SUPPLIED INFORMATION START

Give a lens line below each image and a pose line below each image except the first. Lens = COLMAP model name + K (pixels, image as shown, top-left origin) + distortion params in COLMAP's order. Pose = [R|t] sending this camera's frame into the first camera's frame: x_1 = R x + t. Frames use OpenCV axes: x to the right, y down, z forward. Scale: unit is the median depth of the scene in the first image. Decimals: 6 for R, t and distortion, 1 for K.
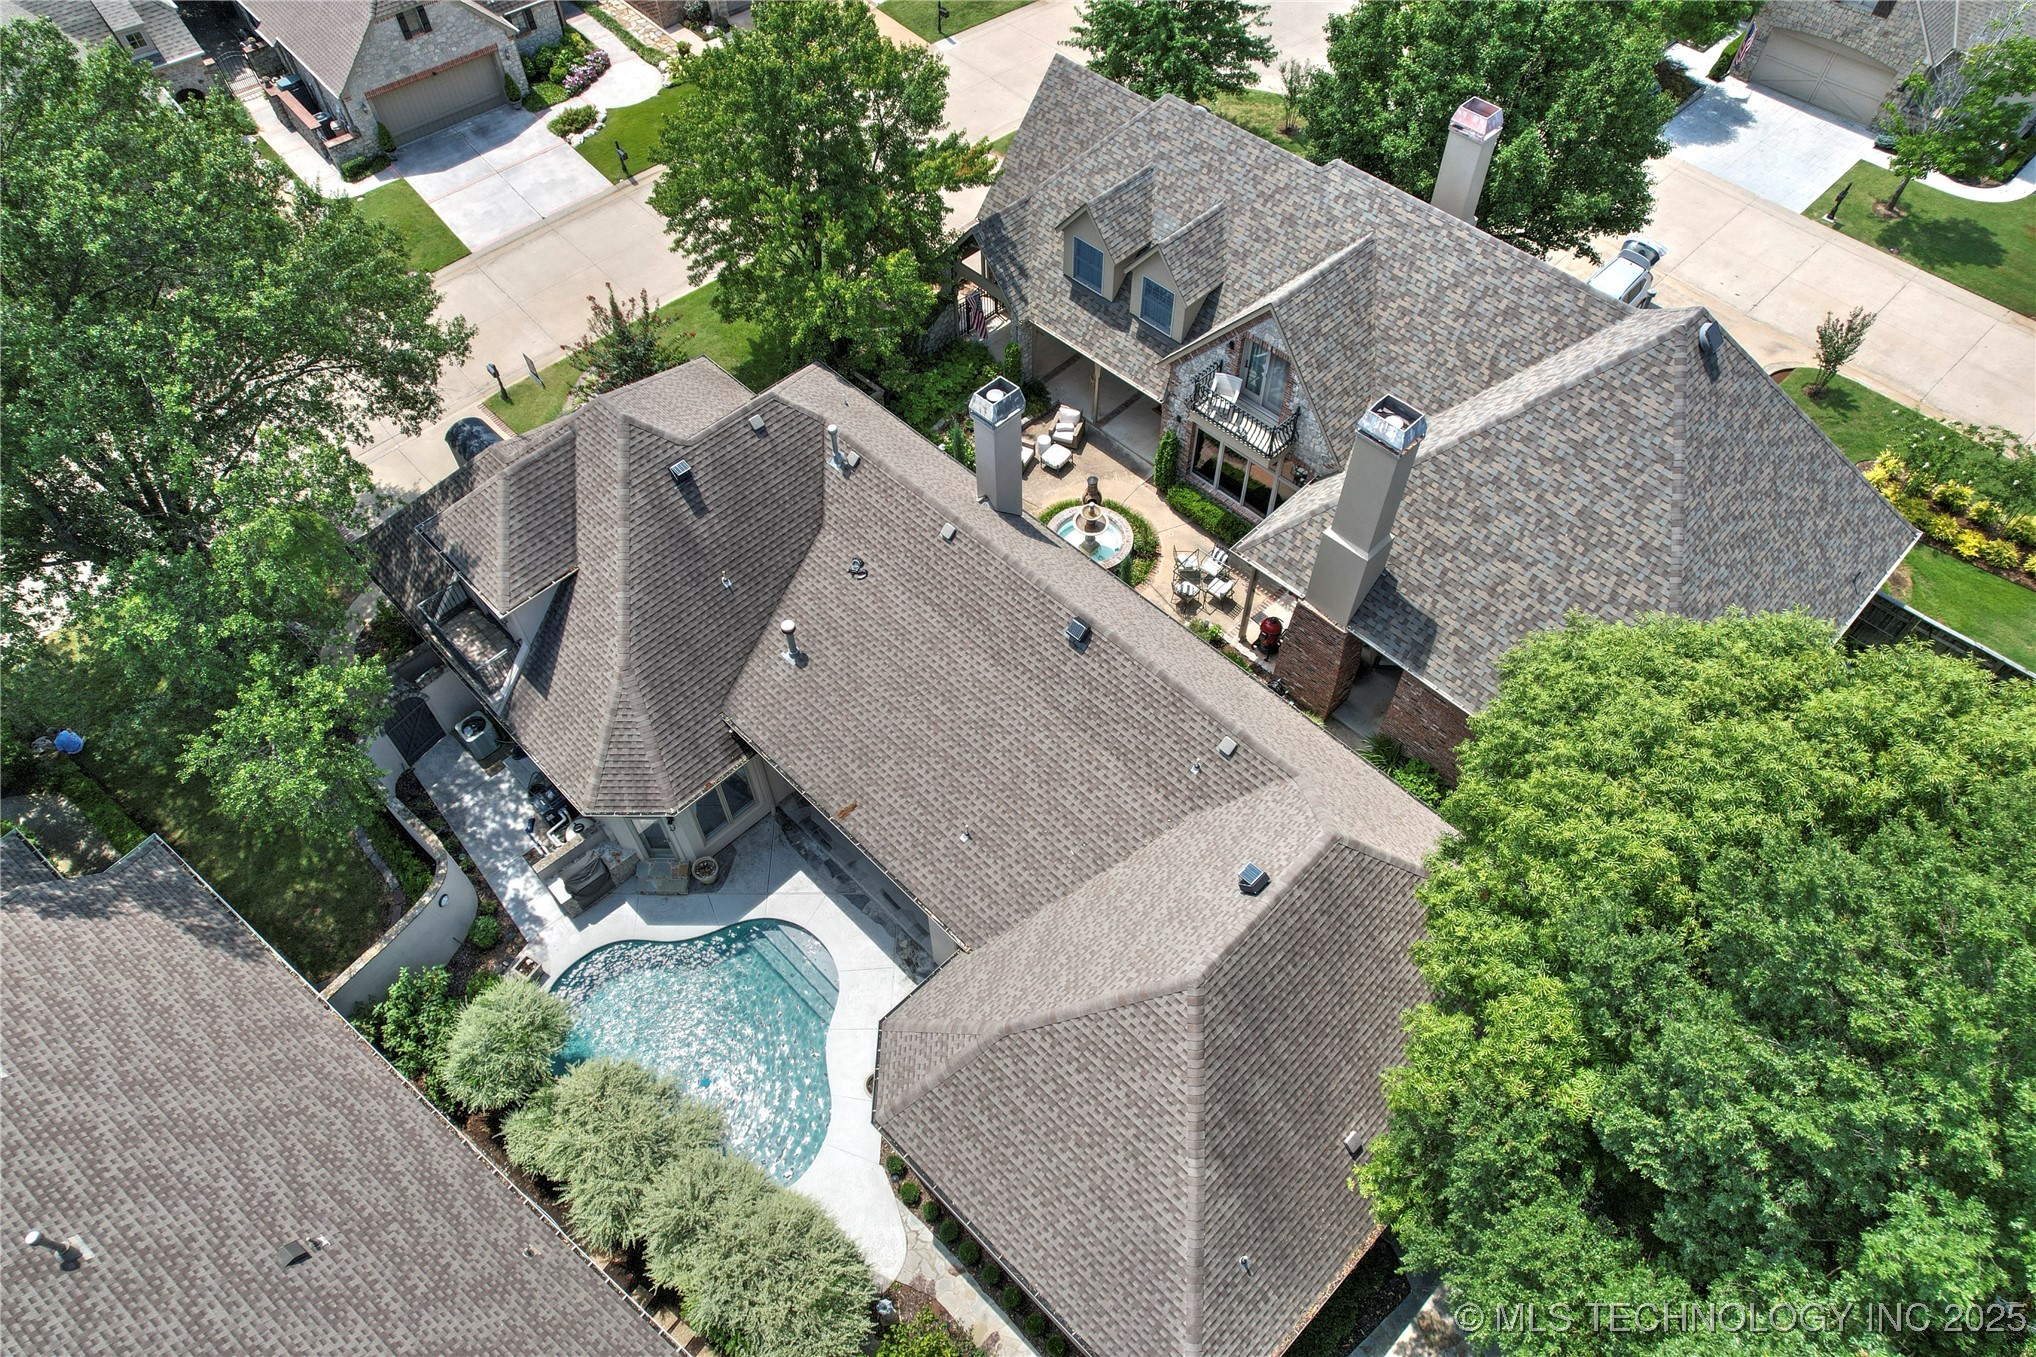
lens RADIAL K [[1312.6, 0, 1018.0], [0, 1312.6, 678.5], [0, 0, 1]] dist [-0.060798, 0.064453]
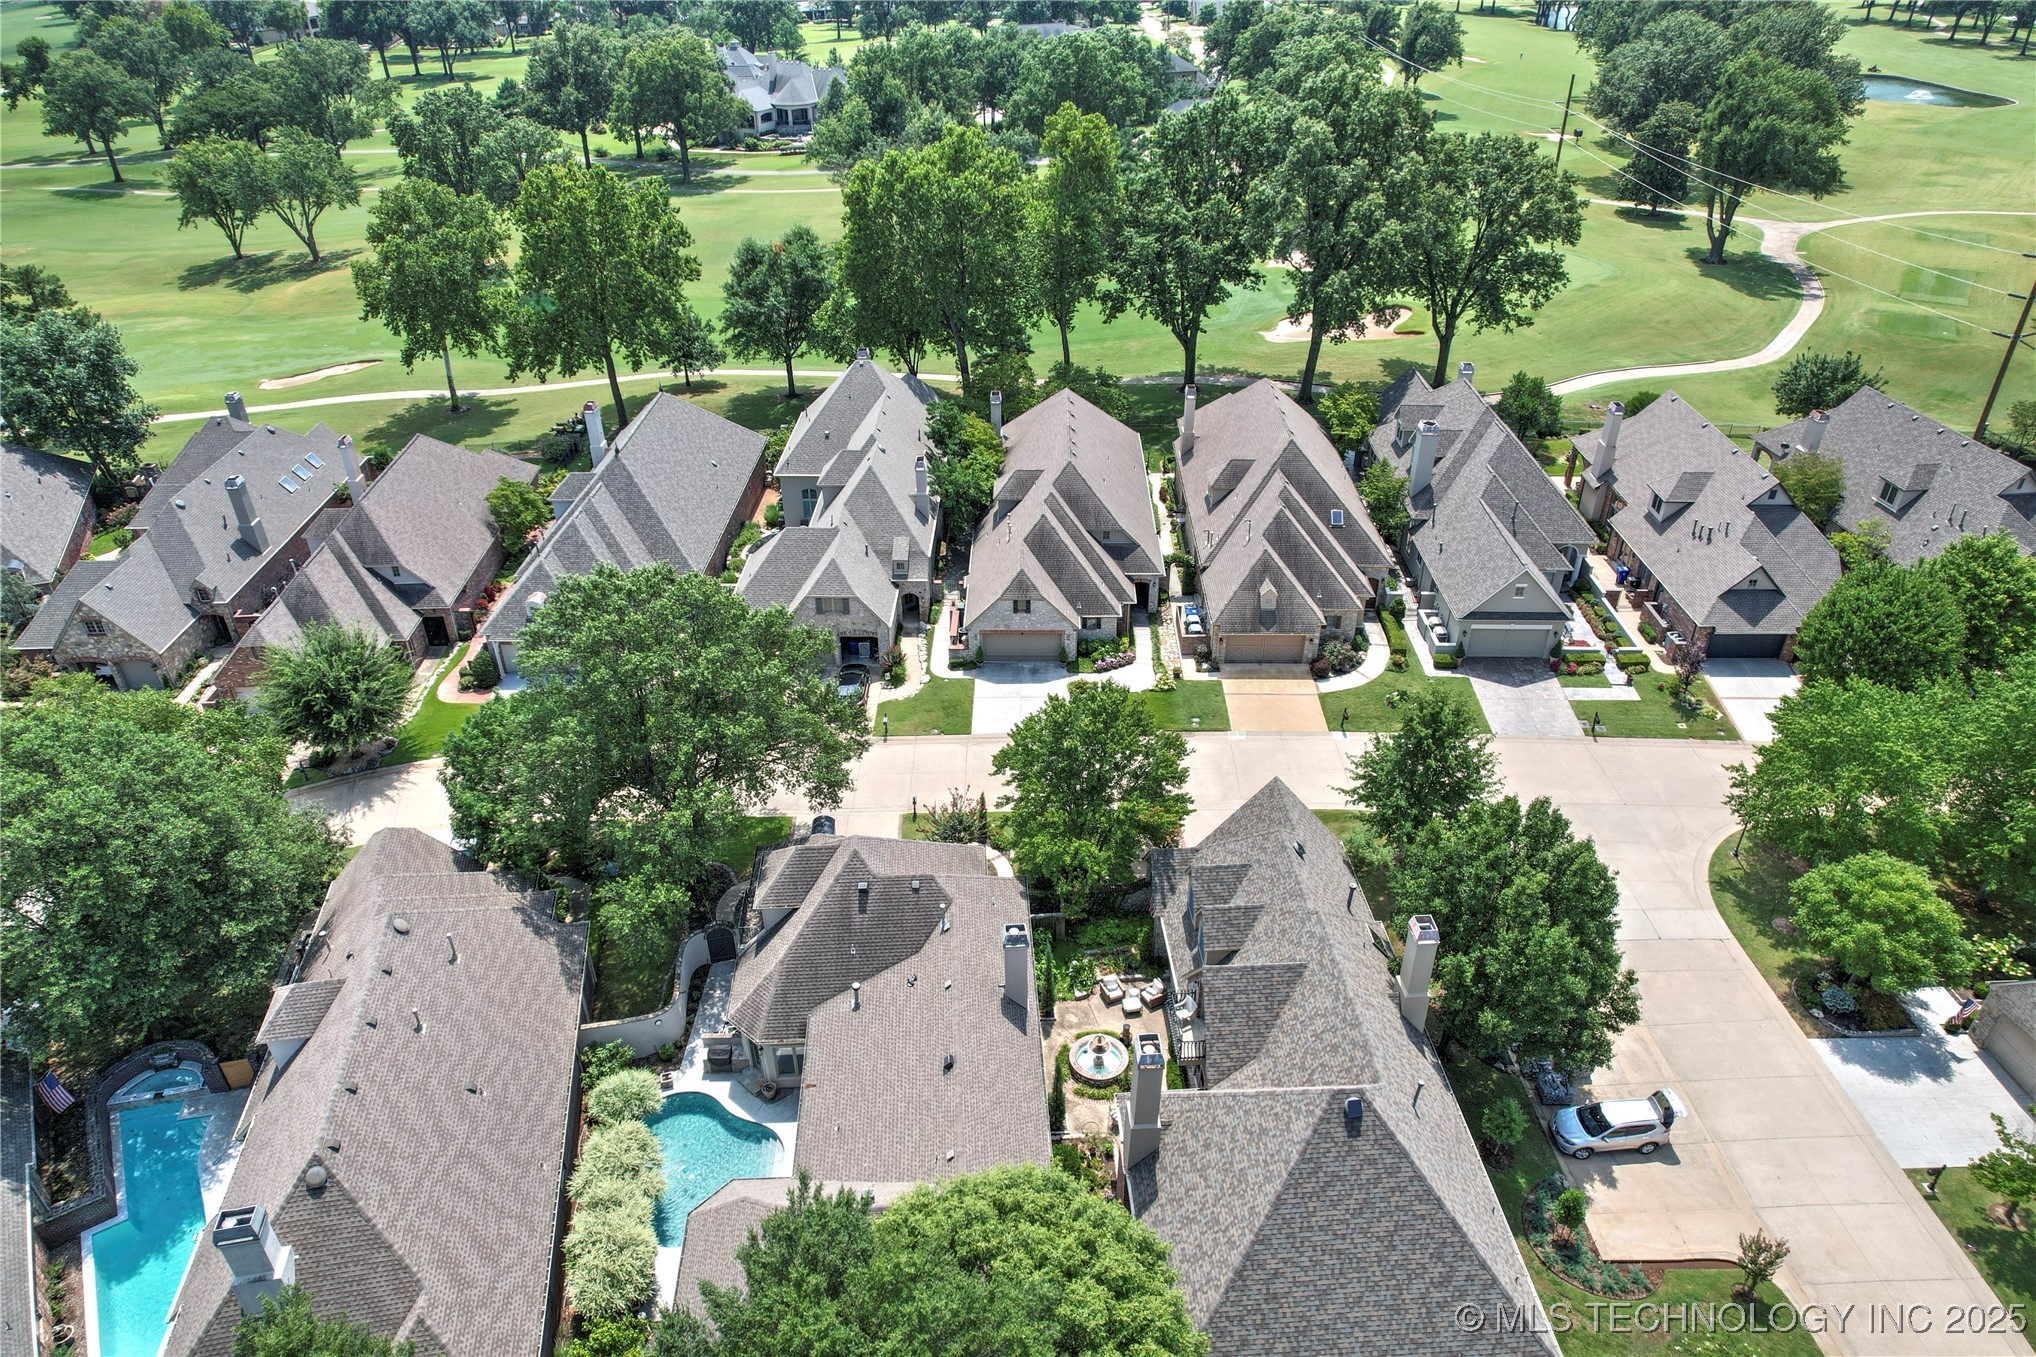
lens RADIAL K [[1312.6, 0, 1018.0], [0, 1312.6, 678.5], [0, 0, 1]] dist [-0.060798, 0.064453]
pose [[0.751853, 0.356898, -0.554384, 0.562028], [-0.532113, 0.824948, -0.190569, -0.109583], [0.389324, 0.438274, 0.810149, -0.382236]]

SUPPLIED INFORMATION END

Please rewrite all of the data above, replacing "pixels" with "px" and keeping everything else the same. Leave the pictures out of your answer.

# ANSWER BELOW:
Give a lens line below each image and a pose line below each image except the first. Lens = COLMAP model name + K (px, image as shown, top-left origin) + distortion params in COLMAP's order. Pose = [R|t] sending this camera's frame into the first camera's frame: x_1 = R x + t. Frames use OpenCV axes: x to the right, y down, z forward. Scale: unit is the median depth of the scene in the first image. Decimals: 6 for R, t and distortion, 1 for K.
lens RADIAL K [[1312.6, 0, 1018.0], [0, 1312.6, 678.5], [0, 0, 1]] dist [-0.060798, 0.064453]
lens RADIAL K [[1312.6, 0, 1018.0], [0, 1312.6, 678.5], [0, 0, 1]] dist [-0.060798, 0.064453]
pose [[0.751853, 0.356898, -0.554384, 0.562028], [-0.532113, 0.824948, -0.190569, -0.109583], [0.389324, 0.438274, 0.810149, -0.382236]]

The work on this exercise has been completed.